> **Activities**
- A) In the comment thread on end-of-life wishes, which hospital is Barbara Howe in?
- B) From the comment thread on end-of-life wishes, copy the part starting with "4. #4 Cheeto" and going on through "of moral bankruptcy.".
- C) Carry on the comment thread on end-of-life wishes from the point where it stops.

*** Extracted text ***


  4. #4 Cheeto
    April 11, 2005

    Ed –

    If WorldNutDaily said that the sun is going to rise in the morning – I would get a second opinion.

    Cheeto

  5. #5 raj
    April 11, 2005

    If those things are true, then I don’t care who it is who wants to change it – a spouse, a parent, a child, a friend, or the government – the case is closed. And anyone who seeks to have the patient’s expressed wishes violated is guilty, if not of breaking the law, at least of moral bankruptcy.

    Don’t be too kind. It wouldn’t be just moral bankruptcy. It would be fraud–fraud in the inducement–at the very least, and possibly murder.

    You’ll be reading stories like this for a number of months. There were a number of stories in the press about murders of gay people in the months after Matt Shepherd was murdered in 1998–but you’d have to go looking for them now. There are always a number of stories in the press–regardless of the veracity of the press) after a well-publicized death. Always. Particularly when someone wants to get some political benefit over placing the story. Or, in the case of WorldNutDaily, money.

    Not a lot of mention has been made in the WorldNutDaily-style press of the case of Barbara Howe. She’s an elderly lady in advanced stages of Lateral Sclerosis (ALS–Lou Gehrig’s disease) at Boston’s Mass General Hospital. A recent report mentioned that the doctors there wanted to take her off artificial life support, because they believed that continuing her on it was cruel. The daughter, who had a medical power of attorney, objected. There was no financial issue. But they worked out a deal–which is why you probably haven’t read much about it–whereby the lady would be kept on the machines until sometime in June. That would allow the daughter to reconcile herself to her mother’s fate. They’d take her off the machines. And let nature take its course. After the lady dies, the daughter and the other relatives can bury her, they can grieve, and then they can get on with their lives.

*** End of Extracted text ***
*** Listed entries ***

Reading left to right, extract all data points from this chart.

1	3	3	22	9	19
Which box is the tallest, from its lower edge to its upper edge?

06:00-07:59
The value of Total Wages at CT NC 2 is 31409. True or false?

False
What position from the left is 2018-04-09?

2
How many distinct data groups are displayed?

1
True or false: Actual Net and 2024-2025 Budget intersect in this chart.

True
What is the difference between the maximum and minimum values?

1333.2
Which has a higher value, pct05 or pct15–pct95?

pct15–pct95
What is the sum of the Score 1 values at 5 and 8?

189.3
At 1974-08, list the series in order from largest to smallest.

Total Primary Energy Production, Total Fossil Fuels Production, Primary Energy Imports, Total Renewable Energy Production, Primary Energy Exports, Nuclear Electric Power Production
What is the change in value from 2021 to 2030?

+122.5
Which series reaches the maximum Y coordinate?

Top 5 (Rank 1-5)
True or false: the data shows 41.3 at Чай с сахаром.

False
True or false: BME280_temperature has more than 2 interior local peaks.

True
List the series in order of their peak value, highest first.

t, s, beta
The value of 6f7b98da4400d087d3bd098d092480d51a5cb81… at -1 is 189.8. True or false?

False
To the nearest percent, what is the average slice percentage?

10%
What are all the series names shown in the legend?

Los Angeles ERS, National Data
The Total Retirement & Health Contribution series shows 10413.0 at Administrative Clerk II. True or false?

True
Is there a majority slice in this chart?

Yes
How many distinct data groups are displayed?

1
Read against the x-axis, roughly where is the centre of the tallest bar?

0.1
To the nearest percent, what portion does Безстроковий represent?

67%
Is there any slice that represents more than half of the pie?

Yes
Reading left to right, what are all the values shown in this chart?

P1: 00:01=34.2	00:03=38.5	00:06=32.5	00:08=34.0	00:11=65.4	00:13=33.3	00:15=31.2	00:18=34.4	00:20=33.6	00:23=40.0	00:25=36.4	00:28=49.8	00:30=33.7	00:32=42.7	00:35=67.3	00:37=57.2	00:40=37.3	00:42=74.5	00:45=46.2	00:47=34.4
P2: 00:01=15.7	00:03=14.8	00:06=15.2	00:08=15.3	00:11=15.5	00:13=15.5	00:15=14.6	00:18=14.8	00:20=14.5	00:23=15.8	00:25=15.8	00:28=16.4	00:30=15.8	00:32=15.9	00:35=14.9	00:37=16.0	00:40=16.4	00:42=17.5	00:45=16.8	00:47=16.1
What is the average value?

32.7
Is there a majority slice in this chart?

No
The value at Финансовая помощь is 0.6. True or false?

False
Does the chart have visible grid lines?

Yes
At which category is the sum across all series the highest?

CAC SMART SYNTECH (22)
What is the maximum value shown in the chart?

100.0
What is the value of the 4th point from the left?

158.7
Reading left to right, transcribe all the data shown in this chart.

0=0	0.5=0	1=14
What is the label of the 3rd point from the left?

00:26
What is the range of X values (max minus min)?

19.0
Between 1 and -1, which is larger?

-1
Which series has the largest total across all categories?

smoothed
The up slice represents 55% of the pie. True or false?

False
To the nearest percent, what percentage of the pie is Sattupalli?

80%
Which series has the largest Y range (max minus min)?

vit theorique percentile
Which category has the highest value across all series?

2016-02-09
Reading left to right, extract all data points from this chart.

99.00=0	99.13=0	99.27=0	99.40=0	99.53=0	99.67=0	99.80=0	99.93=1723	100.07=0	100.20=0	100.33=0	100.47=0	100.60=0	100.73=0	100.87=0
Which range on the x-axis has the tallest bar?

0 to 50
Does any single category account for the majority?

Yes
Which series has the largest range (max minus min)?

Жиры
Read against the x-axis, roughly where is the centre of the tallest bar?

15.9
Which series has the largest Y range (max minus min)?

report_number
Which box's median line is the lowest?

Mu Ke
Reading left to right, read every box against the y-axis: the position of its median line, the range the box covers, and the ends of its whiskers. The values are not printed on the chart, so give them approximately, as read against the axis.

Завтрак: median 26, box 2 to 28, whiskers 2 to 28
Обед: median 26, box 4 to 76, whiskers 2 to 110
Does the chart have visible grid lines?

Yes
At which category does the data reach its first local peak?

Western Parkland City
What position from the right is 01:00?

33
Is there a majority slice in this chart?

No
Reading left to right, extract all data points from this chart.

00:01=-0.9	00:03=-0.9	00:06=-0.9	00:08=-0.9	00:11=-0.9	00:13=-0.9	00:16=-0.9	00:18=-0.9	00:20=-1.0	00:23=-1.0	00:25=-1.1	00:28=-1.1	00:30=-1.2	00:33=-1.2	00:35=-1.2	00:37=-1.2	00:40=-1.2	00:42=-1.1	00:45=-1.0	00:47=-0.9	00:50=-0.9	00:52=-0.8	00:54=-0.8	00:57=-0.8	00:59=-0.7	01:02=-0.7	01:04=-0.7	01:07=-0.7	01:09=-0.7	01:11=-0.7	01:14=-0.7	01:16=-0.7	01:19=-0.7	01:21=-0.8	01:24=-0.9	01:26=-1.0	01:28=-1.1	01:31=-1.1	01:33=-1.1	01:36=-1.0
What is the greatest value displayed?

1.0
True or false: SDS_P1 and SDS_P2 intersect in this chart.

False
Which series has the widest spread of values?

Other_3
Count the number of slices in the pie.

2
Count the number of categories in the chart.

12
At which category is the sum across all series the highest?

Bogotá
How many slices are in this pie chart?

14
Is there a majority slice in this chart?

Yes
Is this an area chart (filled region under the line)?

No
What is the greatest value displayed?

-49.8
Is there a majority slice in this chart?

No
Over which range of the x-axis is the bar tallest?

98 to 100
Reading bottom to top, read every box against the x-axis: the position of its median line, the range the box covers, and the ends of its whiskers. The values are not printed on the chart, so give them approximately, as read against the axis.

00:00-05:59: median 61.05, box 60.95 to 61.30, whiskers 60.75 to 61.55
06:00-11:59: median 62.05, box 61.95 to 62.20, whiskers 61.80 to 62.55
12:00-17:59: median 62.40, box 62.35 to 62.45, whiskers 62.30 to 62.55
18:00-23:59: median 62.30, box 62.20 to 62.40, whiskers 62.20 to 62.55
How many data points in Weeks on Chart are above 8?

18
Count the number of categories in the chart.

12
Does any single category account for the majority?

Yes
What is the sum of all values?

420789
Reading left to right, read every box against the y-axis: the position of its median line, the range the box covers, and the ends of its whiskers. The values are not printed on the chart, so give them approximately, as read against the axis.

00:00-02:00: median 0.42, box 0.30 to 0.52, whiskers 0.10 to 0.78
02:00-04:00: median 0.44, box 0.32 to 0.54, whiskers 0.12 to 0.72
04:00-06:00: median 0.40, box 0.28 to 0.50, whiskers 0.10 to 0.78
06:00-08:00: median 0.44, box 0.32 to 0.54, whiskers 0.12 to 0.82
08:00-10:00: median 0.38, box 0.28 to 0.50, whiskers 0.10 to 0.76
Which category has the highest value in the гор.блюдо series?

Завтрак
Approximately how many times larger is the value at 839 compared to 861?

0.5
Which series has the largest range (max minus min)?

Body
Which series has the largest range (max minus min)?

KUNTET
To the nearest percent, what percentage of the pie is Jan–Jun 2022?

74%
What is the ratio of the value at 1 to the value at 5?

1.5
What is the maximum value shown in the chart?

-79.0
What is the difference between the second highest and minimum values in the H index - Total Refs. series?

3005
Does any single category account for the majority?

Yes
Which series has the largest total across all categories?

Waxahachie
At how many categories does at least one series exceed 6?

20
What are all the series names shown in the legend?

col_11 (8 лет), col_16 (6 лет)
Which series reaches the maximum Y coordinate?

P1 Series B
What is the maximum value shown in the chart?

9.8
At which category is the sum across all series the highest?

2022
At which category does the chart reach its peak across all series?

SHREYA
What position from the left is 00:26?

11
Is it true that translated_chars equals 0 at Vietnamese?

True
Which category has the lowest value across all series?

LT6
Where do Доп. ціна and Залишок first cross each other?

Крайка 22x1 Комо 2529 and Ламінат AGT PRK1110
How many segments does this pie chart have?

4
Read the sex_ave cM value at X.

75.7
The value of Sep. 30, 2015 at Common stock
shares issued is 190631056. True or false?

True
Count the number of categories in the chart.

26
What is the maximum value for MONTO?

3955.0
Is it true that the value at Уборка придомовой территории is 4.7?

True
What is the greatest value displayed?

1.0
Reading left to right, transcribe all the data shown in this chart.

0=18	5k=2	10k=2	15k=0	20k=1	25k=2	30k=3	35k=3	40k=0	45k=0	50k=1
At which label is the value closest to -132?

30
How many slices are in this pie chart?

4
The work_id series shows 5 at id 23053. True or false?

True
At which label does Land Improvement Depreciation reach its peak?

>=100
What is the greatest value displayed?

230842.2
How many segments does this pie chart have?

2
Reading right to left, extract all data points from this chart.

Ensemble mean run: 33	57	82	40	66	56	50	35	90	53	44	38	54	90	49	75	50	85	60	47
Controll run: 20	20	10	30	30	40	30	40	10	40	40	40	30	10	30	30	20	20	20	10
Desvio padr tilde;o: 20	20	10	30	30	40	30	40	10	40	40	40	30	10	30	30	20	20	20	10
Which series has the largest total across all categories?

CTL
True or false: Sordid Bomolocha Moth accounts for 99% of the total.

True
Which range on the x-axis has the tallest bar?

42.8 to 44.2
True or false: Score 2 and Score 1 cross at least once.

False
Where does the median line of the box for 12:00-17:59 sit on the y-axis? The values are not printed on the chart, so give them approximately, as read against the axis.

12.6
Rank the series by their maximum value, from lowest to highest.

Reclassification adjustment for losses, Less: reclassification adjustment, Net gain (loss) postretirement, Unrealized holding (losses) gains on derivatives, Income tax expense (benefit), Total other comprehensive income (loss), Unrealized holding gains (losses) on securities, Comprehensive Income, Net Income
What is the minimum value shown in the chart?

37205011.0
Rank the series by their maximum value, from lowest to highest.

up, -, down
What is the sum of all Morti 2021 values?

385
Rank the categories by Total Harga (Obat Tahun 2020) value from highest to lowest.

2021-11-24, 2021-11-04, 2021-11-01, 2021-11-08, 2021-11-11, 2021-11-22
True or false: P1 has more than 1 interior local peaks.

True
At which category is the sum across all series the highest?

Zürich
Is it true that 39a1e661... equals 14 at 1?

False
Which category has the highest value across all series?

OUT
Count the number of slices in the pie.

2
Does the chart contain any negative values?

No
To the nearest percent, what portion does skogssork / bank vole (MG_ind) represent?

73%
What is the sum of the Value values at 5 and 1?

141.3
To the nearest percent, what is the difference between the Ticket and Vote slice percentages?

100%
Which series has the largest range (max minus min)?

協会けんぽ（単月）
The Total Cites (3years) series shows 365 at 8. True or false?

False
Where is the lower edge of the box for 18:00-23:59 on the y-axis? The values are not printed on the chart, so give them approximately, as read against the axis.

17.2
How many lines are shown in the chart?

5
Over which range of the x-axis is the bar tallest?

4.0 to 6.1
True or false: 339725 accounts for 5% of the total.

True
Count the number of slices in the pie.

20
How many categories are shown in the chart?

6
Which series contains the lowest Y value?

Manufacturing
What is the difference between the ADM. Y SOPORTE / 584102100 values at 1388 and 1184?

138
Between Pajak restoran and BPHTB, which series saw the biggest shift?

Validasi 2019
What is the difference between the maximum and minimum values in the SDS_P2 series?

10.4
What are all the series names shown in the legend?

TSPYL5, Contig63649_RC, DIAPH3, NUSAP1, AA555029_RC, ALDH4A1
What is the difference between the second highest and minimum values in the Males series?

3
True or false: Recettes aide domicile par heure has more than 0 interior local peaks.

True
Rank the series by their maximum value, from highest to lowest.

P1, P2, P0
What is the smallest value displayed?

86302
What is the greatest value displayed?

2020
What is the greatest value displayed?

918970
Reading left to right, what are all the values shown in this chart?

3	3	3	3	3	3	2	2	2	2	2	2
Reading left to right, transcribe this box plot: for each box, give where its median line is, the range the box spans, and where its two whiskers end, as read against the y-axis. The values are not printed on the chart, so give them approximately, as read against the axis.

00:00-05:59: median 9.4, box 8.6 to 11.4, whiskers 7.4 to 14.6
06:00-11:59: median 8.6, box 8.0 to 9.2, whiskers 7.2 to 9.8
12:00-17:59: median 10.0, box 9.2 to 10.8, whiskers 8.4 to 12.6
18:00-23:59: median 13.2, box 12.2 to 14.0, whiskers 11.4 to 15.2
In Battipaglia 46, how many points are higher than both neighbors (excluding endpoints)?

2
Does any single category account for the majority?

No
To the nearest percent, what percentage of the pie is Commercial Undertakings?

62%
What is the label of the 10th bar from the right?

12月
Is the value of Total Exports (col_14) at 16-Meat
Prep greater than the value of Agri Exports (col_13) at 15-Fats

*** End of Listed entries ***

> **Answer list**
- A) Boston's Mass General Hospital.

- B)
4. #4 Cheeto
    April 11, 2005

    Ed –

    If WorldNutDaily said that the sun is going to rise in the morning – I would get a second opinion.

    Cheeto

  5. #5 raj
    April 11, 2005

    If those things are true, then I don’t care who it is who wants to change it – a spouse, a parent, a child, a friend, or the government – the case is closed. And anyone who seeks to have the patient’s expressed wishes violated is guilty, if not of breaking the law, at least of moral bankruptcy.

- C)
  6. #6 Reed A. Cartwright
    April 11, 2005

    I was reading a thread on BaptistBoard about this. From some of the links dug up by people on that board the WND article has some issues.

    http://www.baptistboard.com/ubb/ultimatebb.php/topic/1/3149.html

  7. #7 Ed Brayton
    April 11, 2005

    I was reading a thread on BaptistBoard about this. From some of the links dug up by people on that board the WND article has some issues.

    It appears from the statement of the nephew, who is the primary source of the story, that the WND, predictably, got a few things wrong. But in this case, it appears to be more a question of exaggeration than outright falsehoods. For instance, she was indeed without nourishment for many days, but this was primarily because they had her heavily sedated due to pain and she couldn’t eat on her own. There certainly should have been a feeding tube or, at the very least, a nutritional fluid IV at that point. It appears to me from the reports that she should never have been taken to hospice in the first place, she should have been taken to a nursing home or medical facility. And the hospice should never have accepted her. She was not terminally ill, she was not comatose, she was not vegetative, and the niece did not have the legal authority to make medical decisions for her at the time she was admitted, particularly decisions that contradict her living will. What she needed was medical care, not hospice care.

    The judge accepted a compromise offered by the nephew’s attorney, asking 3 doctors to evaluate her condition and prognosis. As a result, she has been transferred to a hospital and is receiving medical care. Which is what her niece should have done with her in the first place, it seems to me.